◆ Task statement
After finding the line that holds "neck: (146, 107)" below, set down that line and the rest through the final one exactly, leaving the pictures out.

Available data Block Start

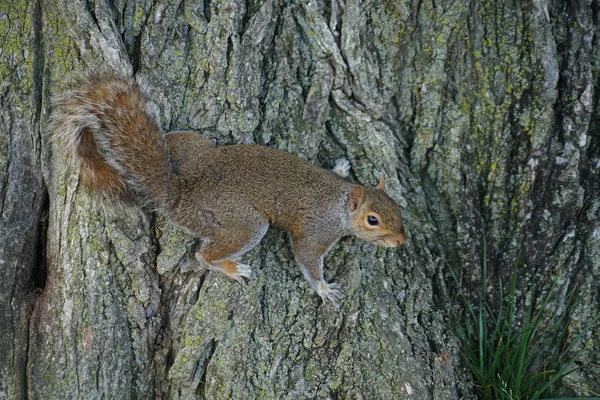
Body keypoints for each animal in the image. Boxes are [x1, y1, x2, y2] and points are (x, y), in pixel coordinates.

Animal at [49, 74, 408, 306]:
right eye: (373, 220)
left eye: (397, 207)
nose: (402, 241)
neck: (339, 202)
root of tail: (180, 192)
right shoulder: (316, 230)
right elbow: (307, 258)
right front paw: (324, 289)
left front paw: (343, 166)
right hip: (244, 224)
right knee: (204, 254)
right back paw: (233, 268)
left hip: (195, 147)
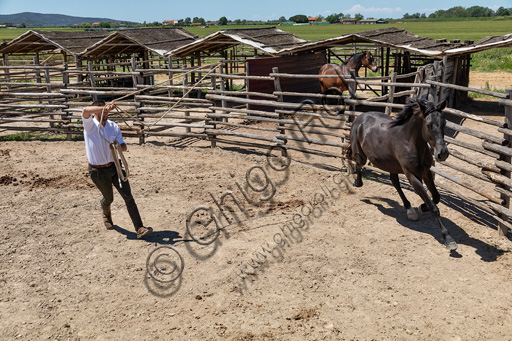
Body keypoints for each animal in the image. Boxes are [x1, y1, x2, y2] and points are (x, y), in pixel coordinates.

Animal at [348, 97, 456, 251]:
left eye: (444, 123)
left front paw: (422, 207)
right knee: (358, 164)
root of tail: (360, 117)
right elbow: (433, 207)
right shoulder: (412, 175)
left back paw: (410, 210)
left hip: (391, 164)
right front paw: (448, 239)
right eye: (428, 125)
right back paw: (358, 183)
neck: (410, 141)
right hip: (362, 154)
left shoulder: (426, 172)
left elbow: (435, 197)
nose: (442, 154)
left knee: (394, 181)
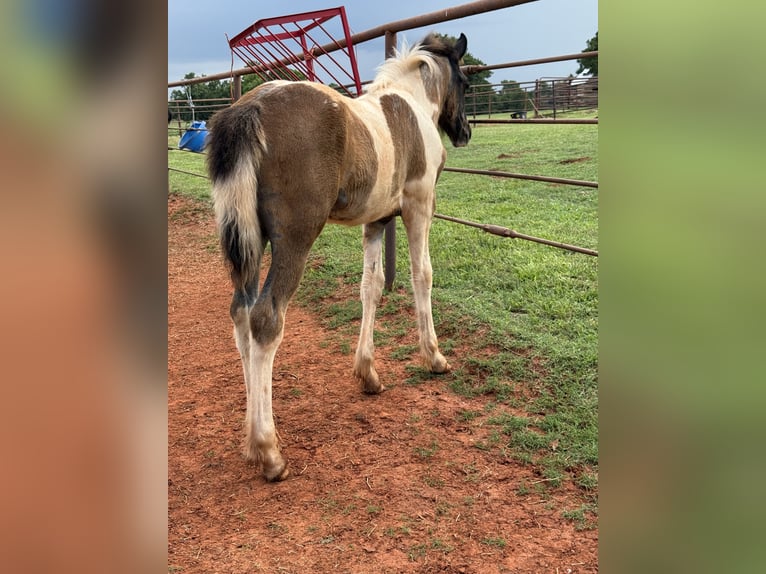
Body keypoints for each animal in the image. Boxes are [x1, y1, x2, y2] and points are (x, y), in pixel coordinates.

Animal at [206, 32, 471, 482]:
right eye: (466, 83)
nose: (465, 132)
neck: (411, 103)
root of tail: (250, 107)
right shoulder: (419, 205)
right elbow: (422, 275)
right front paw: (435, 357)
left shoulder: (377, 220)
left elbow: (372, 287)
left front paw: (368, 373)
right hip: (294, 238)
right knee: (265, 318)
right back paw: (269, 451)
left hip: (249, 240)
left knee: (240, 313)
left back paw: (250, 439)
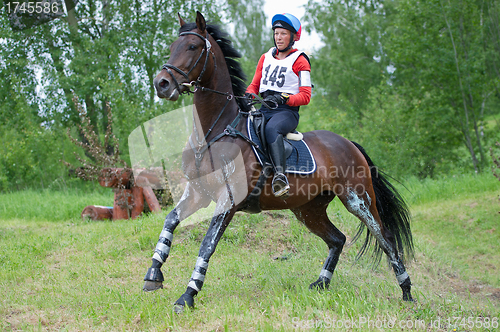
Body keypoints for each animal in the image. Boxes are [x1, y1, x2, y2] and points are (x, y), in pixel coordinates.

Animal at [142, 9, 414, 312]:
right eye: (172, 47)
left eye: (192, 46)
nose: (161, 84)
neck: (214, 133)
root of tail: (348, 143)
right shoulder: (197, 193)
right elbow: (170, 222)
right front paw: (153, 274)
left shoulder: (228, 202)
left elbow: (207, 245)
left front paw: (188, 295)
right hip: (308, 209)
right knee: (338, 239)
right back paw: (322, 283)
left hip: (358, 199)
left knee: (385, 238)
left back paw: (407, 292)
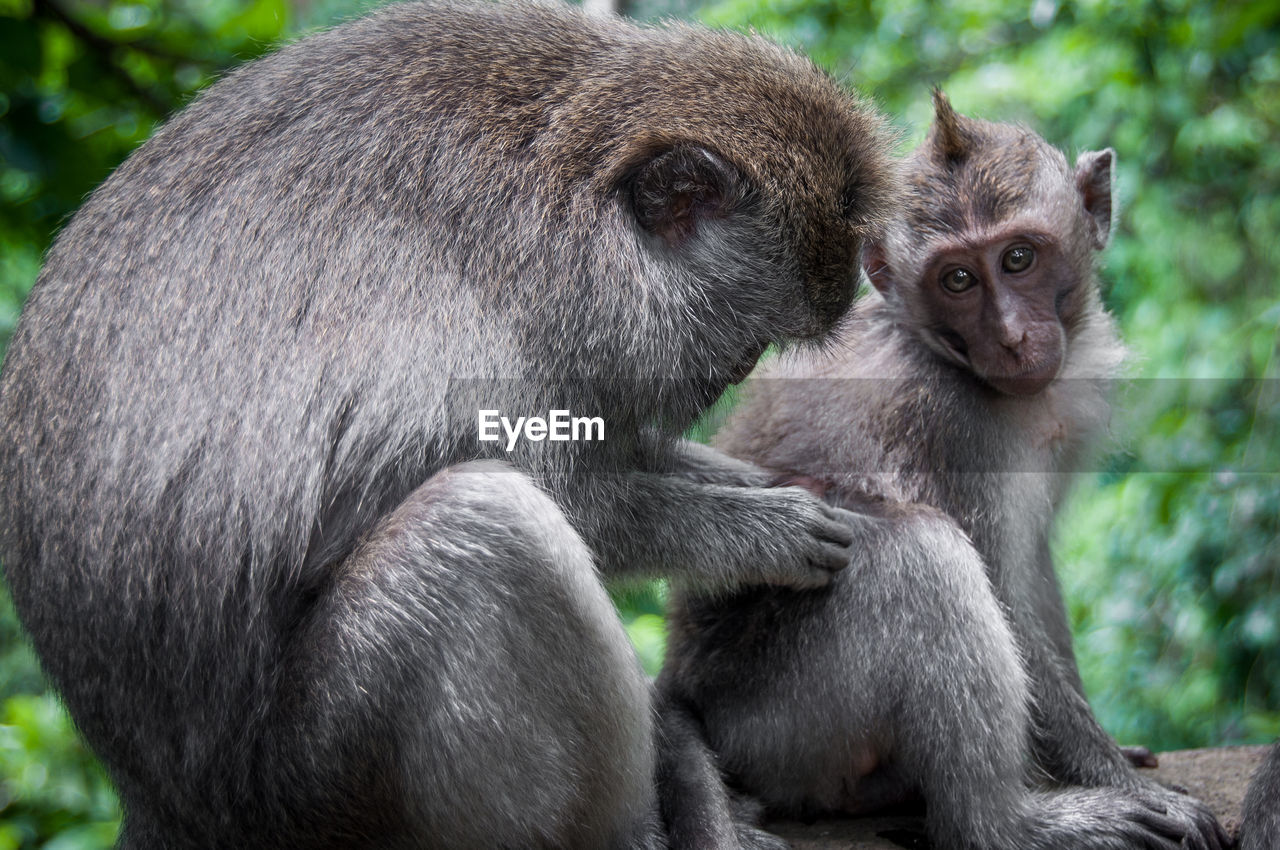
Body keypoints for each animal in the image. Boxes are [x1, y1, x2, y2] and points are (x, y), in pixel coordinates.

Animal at [0, 3, 901, 844]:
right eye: (744, 347)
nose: (722, 381)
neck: (564, 180)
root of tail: (166, 806)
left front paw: (775, 487)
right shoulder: (502, 324)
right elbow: (570, 497)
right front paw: (757, 533)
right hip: (322, 781)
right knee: (482, 524)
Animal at [660, 92, 1228, 850]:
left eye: (1018, 258)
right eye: (957, 279)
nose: (1012, 338)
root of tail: (680, 681)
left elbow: (1033, 572)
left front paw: (1112, 752)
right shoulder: (949, 422)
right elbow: (1003, 588)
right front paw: (1114, 777)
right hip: (774, 721)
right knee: (918, 551)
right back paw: (1008, 823)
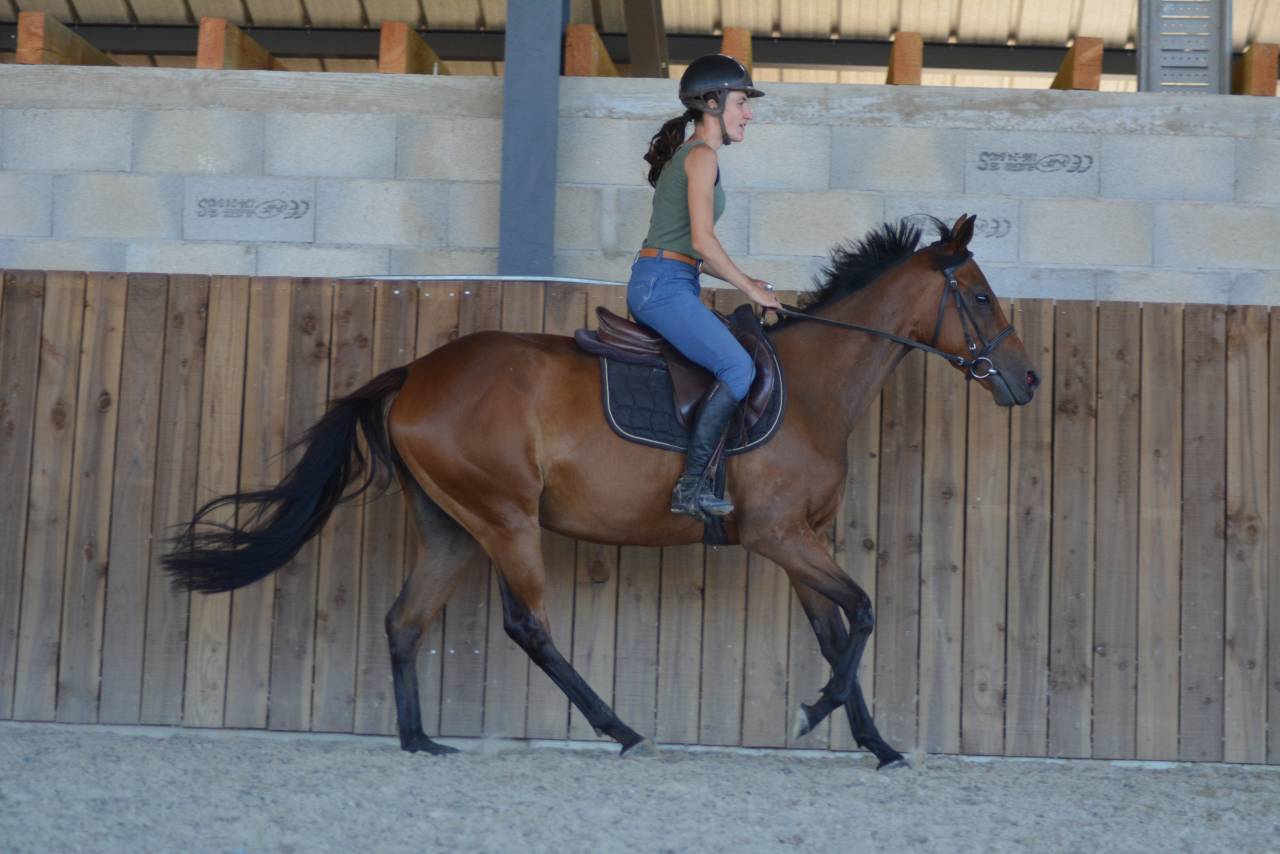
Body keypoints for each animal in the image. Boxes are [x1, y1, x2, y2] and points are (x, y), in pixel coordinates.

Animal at [165, 214, 1039, 769]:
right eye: (981, 296)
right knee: (529, 627)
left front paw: (876, 744)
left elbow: (838, 631)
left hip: (455, 527)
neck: (816, 386)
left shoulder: (804, 541)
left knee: (405, 620)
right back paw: (622, 731)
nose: (1026, 381)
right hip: (507, 520)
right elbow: (864, 613)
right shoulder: (779, 536)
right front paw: (815, 713)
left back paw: (420, 742)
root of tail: (413, 373)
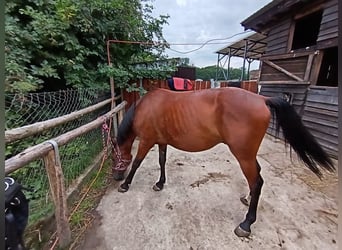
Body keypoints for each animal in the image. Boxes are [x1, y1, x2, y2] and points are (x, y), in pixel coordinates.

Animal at [111, 87, 334, 237]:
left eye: (115, 157)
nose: (115, 176)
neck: (146, 107)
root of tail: (262, 99)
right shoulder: (162, 141)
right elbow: (162, 161)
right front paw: (160, 183)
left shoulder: (146, 141)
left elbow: (137, 163)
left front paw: (126, 185)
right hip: (248, 155)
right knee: (257, 177)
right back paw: (247, 199)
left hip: (243, 156)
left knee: (257, 181)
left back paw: (246, 224)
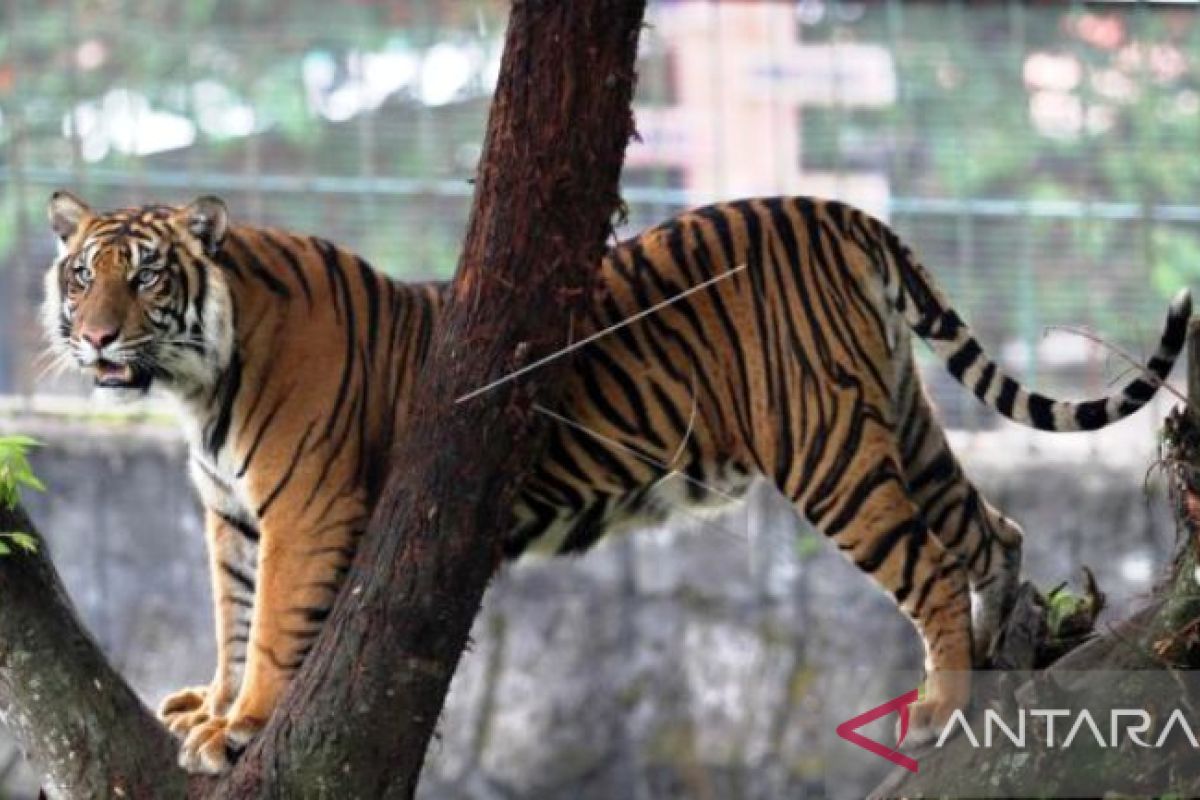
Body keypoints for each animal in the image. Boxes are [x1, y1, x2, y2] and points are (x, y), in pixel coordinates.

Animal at [39, 189, 1190, 777]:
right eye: (81, 273)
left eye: (146, 274)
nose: (91, 337)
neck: (201, 380)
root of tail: (832, 206)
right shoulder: (231, 519)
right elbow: (231, 620)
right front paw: (209, 704)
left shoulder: (302, 514)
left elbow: (275, 626)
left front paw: (241, 726)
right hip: (901, 421)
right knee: (994, 529)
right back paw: (1005, 663)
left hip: (828, 450)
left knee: (933, 565)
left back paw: (943, 705)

Available data Block End

◆ Solution to this exercise
neck: (146, 107)
root of tail: (262, 99)
right shoulder: (162, 141)
right elbow: (162, 161)
right front paw: (160, 183)
left shoulder: (146, 141)
left elbow: (137, 163)
left front paw: (126, 185)
right hip: (248, 155)
right knee: (257, 177)
right back paw: (247, 199)
left hip: (243, 156)
left knee: (257, 181)
left back paw: (246, 224)
Body keypoints for each animal in the image. Boxes are [x1, y1, x2, y2] and points are (x, y), in pixel coordinates.

Animal at [39, 189, 1190, 777]:
right eye: (81, 273)
left eye: (146, 274)
nose: (91, 337)
neck: (201, 380)
root of tail: (832, 206)
right shoulder: (231, 519)
right elbow: (231, 620)
right front paw: (209, 704)
left shoulder: (302, 514)
left elbow: (275, 626)
left front paw: (241, 726)
right hip: (901, 421)
right knee: (994, 529)
right back paw: (1005, 663)
left hip: (828, 450)
left knee: (933, 565)
left back paw: (943, 705)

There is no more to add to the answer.